(Records excerpted from a collection)
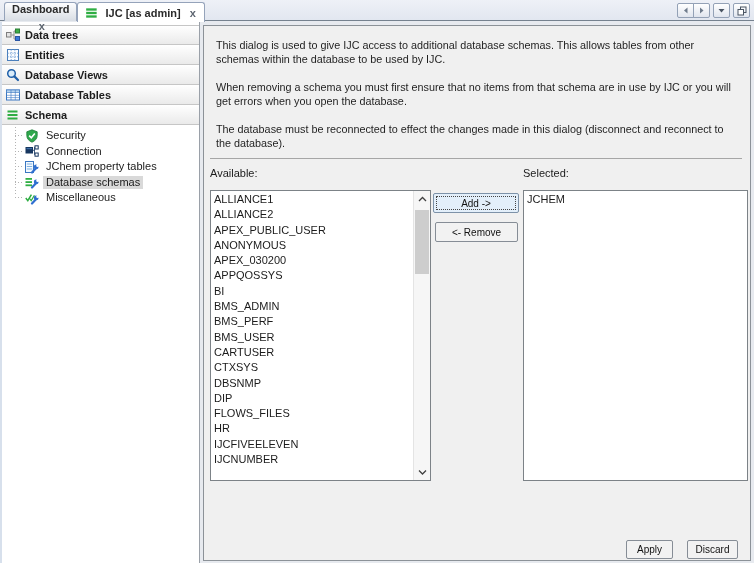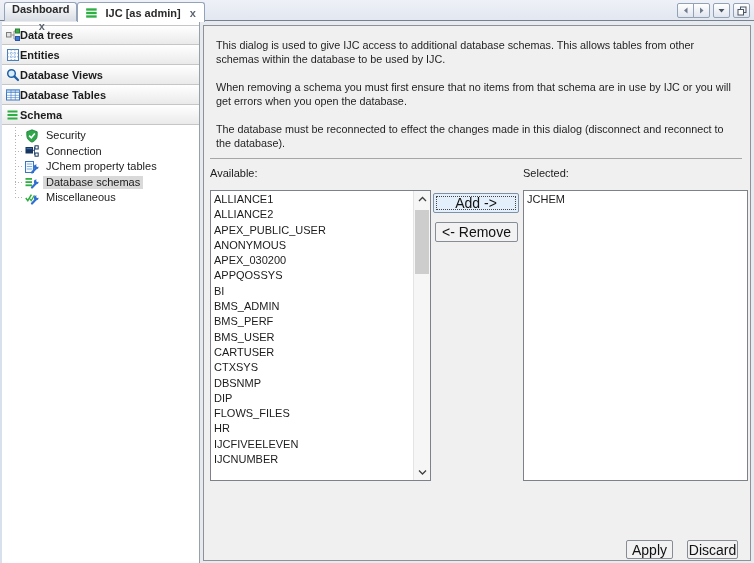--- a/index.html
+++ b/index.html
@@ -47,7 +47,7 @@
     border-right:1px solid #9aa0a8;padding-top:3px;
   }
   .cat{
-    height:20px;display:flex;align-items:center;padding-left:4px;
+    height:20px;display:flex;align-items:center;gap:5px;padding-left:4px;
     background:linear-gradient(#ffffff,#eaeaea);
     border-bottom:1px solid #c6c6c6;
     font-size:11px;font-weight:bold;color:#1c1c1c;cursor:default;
--
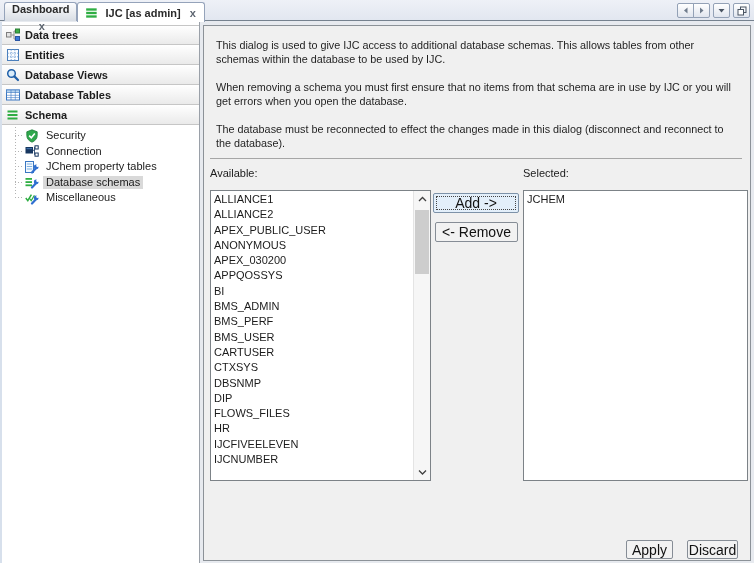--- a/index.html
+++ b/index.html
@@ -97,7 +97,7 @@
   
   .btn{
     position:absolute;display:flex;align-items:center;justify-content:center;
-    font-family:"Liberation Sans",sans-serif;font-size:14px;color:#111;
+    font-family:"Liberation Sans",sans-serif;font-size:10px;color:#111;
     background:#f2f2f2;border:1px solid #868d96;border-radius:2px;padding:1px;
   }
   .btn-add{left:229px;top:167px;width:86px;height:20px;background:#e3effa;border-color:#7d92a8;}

▶ _THE TASK_
How many lines of these entries contain the string "flex"? Reply with the number alone.

▶ _TASK RESPONSE_
3